L’Escamotage d’une dame chez Robert Houdin
Venu du monde de la prestidigitation, Georges Méliès voit dans l’apparition du cinéma, une technique et un art pour poursuivre ses spectacles de magie et leur donner une nouvelle dimension : « Les conceptions fantaisistes, comiques ou fantastiques, voire artistiques, qui se pressaient en foule dans mon imagination, trouvaient, grâce à lui, le moyen de se réaliser ».
Sans le savoir, il crée les premiers effets spéciaux de l’histoire du cinéma. Le « cut caméra » d’aujourd’hui reprend le procédé du premier film à truc de l’histoire du cinéma : L’Escamotage d’une dame chez Robert Houdin où la disparition/apparition du personnage se réalise en « cut caméra ». Dans ce film, le trucage par arrêt de la caméra ou « cut caméra » permet à Méliès d'enlever la contrainte technique et physique de l'escamotage qui consistait à recouvrir d’un châle la dame assise, puis la faire glisser dans une trappe située sous la chaise : il suffit d'arrêter la caméra une fois la femme couverte, de la faire sortir de scène et de reprendre l’enregistrement caméra.
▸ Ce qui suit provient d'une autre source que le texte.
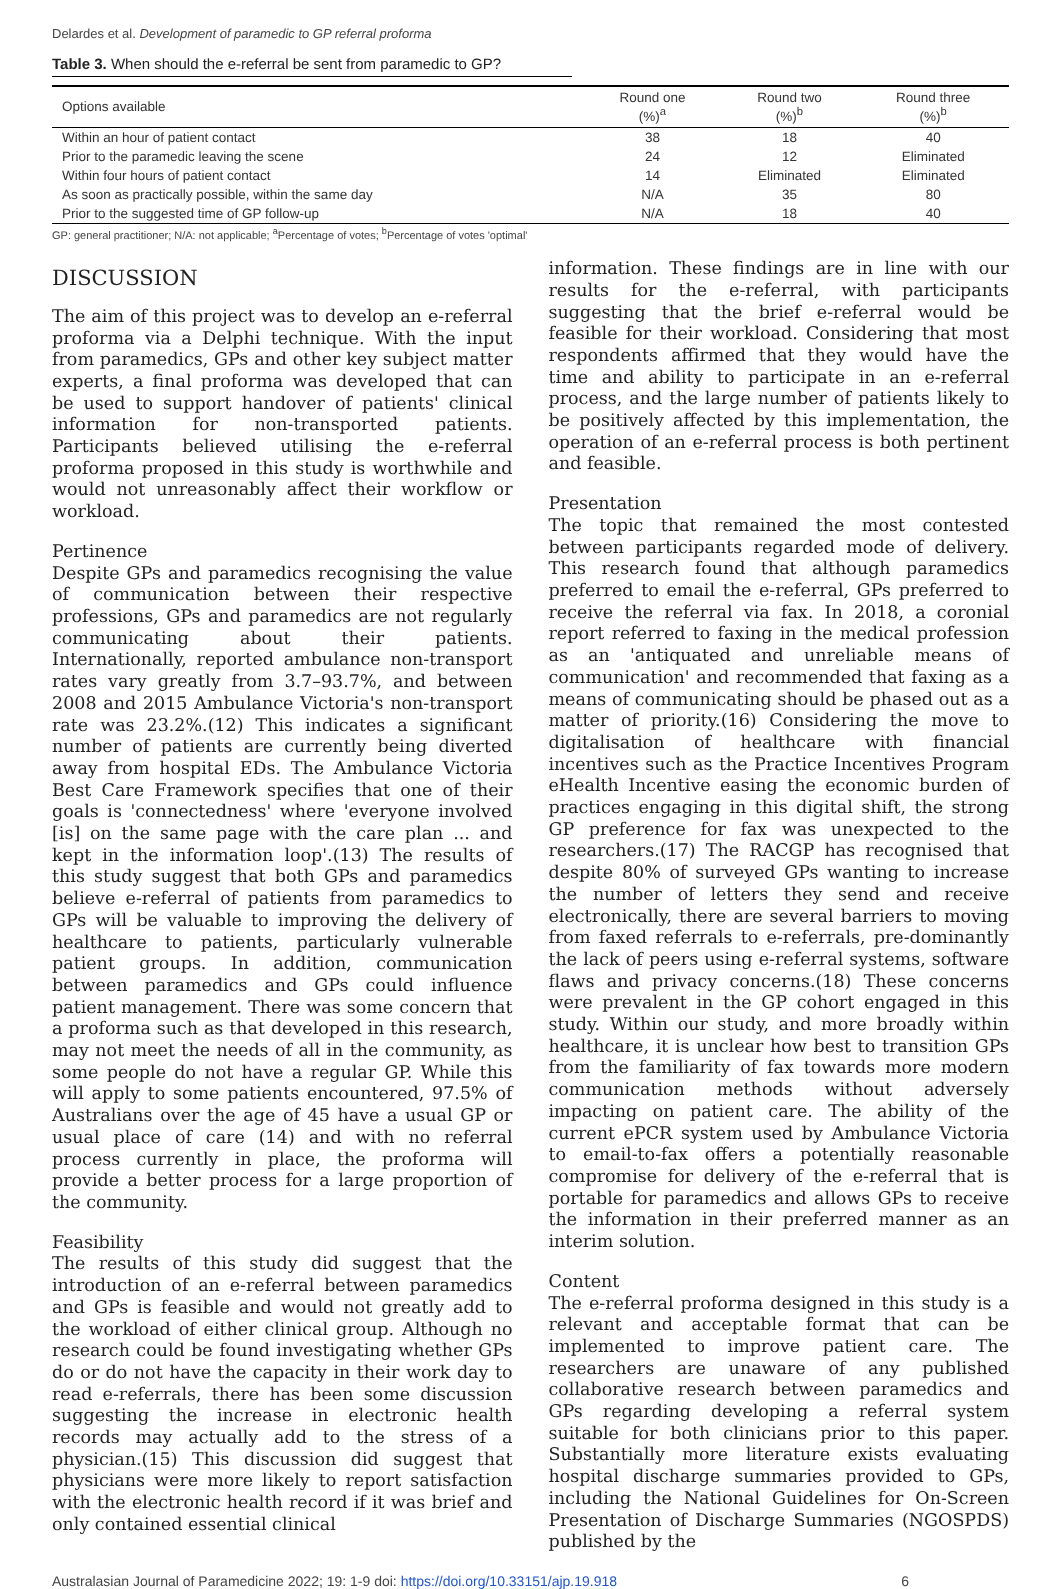Delardes et al. Development of paramedic to GP referral proforma
Table 3. When should the e-referral be sent from paramedic to GP?
| Options available | Round one (%)<sup>a</sup> | Round two (%)<sup>b</sup> | Round three (%)<sup>b</sup> |
| --- | --- | --- | --- |
| Within an hour of patient contact | 38 | 18 | 40 |
| Prior to the paramedic leaving the scene | 24 | 12 | Eliminated |
| Within four hours of patient contact | 14 | Eliminated | Eliminated |
| As soon as practically possible, within the same day | N/A | 35 | 80 |
| Prior to the suggested time of GP follow-up | N/A | 18 | 40 |
GP: general practitioner; N/A: not applicable; <sup>a</sup>Percentage of votes; <sup>b</sup>Percentage of votes 'optimal'
DISCUSSION
The aim of this project was to develop an e-referral proforma via a Delphi technique. With the input from paramedics, GPs and other key subject matter experts, a final proforma was developed that can be used to support handover of patients' clinical information for non-transported patients. Participants believed utilising the e-referral proforma proposed in this study is worthwhile and would not unreasonably affect their workflow or workload.
Pertinence
Despite GPs and paramedics recognising the value of communication between their respective professions, GPs and paramedics are not regularly communicating about their patients. Internationally, reported ambulance non-transport rates vary greatly from 3.7–93.7%, and between 2008 and 2015 Ambulance Victoria's non-transport rate was 23.2%.(12) This indicates a significant number of patients are currently being diverted away from hospital EDs. The Ambulance Victoria Best Care Framework specifies that one of their goals is 'connectedness' where 'everyone involved [is] on the same page with the care plan ... and kept in the information loop'.(13) The results of this study suggest that both GPs and paramedics believe e-referral of patients from paramedics to GPs will be valuable to improving the delivery of healthcare to patients, particularly vulnerable patient groups. In addition, communication between paramedics and GPs could influence patient management. There was some concern that a proforma such as that developed in this research, may not meet the needs of all in the community, as some people do not have a regular GP. While this will apply to some patients encountered, 97.5% of Australians over the age of 45 have a usual GP or usual place of care (14) and with no referral process currently in place, the proforma will provide a better process for a large proportion of the community.
Feasibility
The results of this study did suggest that the introduction of an e-referral between paramedics and GPs is feasible and would not greatly add to the workload of either clinical group. Although no research could be found investigating whether GPs do or do not have the capacity in their work day to read e-referrals, there has been some discussion suggesting the increase in electronic health records may actually add to the stress of a physician.(15) This discussion did suggest that physicians were more likely to report satisfaction with the electronic health record if it was brief and only contained essential clinical
information. These findings are in line with our results for the e-referral, with participants suggesting that the brief e-referral would be feasible for their workload. Considering that most respondents affirmed that they would have the time and ability to participate in an e-referral process, and the large number of patients likely to be positively affected by this implementation, the operation of an e-referral process is both pertinent and feasible.
Presentation
The topic that remained the most contested between participants regarded mode of delivery. This research found that although paramedics preferred to email the e-referral, GPs preferred to receive the referral via fax. In 2018, a coronial report referred to faxing in the medical profession as an 'antiquated and unreliable means of communication' and recommended that faxing as a means of communicating should be phased out as a matter of priority.(16) Considering the move to digitalisation of healthcare with financial incentives such as the Practice Incentives Program eHealth Incentive easing the economic burden of practices engaging in this digital shift, the strong GP preference for fax was unexpected to the researchers.(17) The RACGP has recognised that despite 80% of surveyed GPs wanting to increase the number of letters they send and receive electronically, there are several barriers to moving from faxed referrals to e-referrals, pre-dominantly the lack of peers using e-referral systems, software flaws and privacy concerns.(18) These concerns were prevalent in the GP cohort engaged in this study. Within our study, and more broadly within healthcare, it is unclear how best to transition GPs from the familiarity of fax towards more modern communication methods without adversely impacting on patient care. The ability of the current ePCR system used by Ambulance Victoria to email-to-fax offers a potentially reasonable compromise for delivery of the e-referral that is portable for paramedics and allows GPs to receive the information in their preferred manner as an interim solution.
Content
The e-referral proforma designed in this study is a relevant and acceptable format that can be implemented to improve patient care. The researchers are unaware of any published collaborative research between paramedics and GPs regarding developing a referral system suitable for both clinicians prior to this paper. Substantially more literature exists evaluating hospital discharge summaries provided to GPs, including the National Guidelines for On-Screen Presentation of Discharge Summaries (NGOSPDS) published by the
Australasian Journal of Paramedicine 2022; 19: 1-9 doi: https://doi.org/10.33151/ajp.19.918 6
De même la technique actuelle de l’incrustation a son origine chez Méliès avec son trucage par surimpression sur la pellicule. Utilisé dès 1898, dans L’Homme orchestre et Un homme de têtes, sa technique atteint un sommet de minutie dans Le Mélomane (1903) où un maître de chant loufoque « déseptuple » sa tête d’une manière stupéfiante. Afin de représenter chaque note de musique sur la partition par sa tête, il reproduit sa tête sept fois, nécessitant le passage à sept reprises de la même bobine dans la caméra. A l’époque, on parle de « réserve au noir » ; la pellicule argentique reste noire si les sels d’argent ne reçoivent pas de lumière. Méliès utilise la réserve dans le noir des sels d'argent pour réaliser une surimpression. Aujourd’hui, à l’ère des effets numériques, le principe reste le même : l’incrustation est un effet spécial, consistant à intégrer dans une même image des objets filmés séparément. Les effets spéciaux sont conçus au tournage et se poursuivent au montage : couper/coller pour raccorder les plans dans le mouvement. Ils donnent l’impression de réalité à des démultiplications de têtes, des métamorphoses (Barbe Bleue, 1901) à la dilation d’un visage (L’Homme à la tête de caoutchouc, 1901) ou disparition/apparition d’objets et personnages (Le Locataire diabolique, 1909).
Nés avec Méliès, les films à effets spéciaux jalonnent l’histoire du cinéma : King Kong en 1933, 2001, l’odyssée de l’espace en 1968, La Guerre des étoiles en 1977, Jurassic Park en 1993, Avatar en 2009, etc.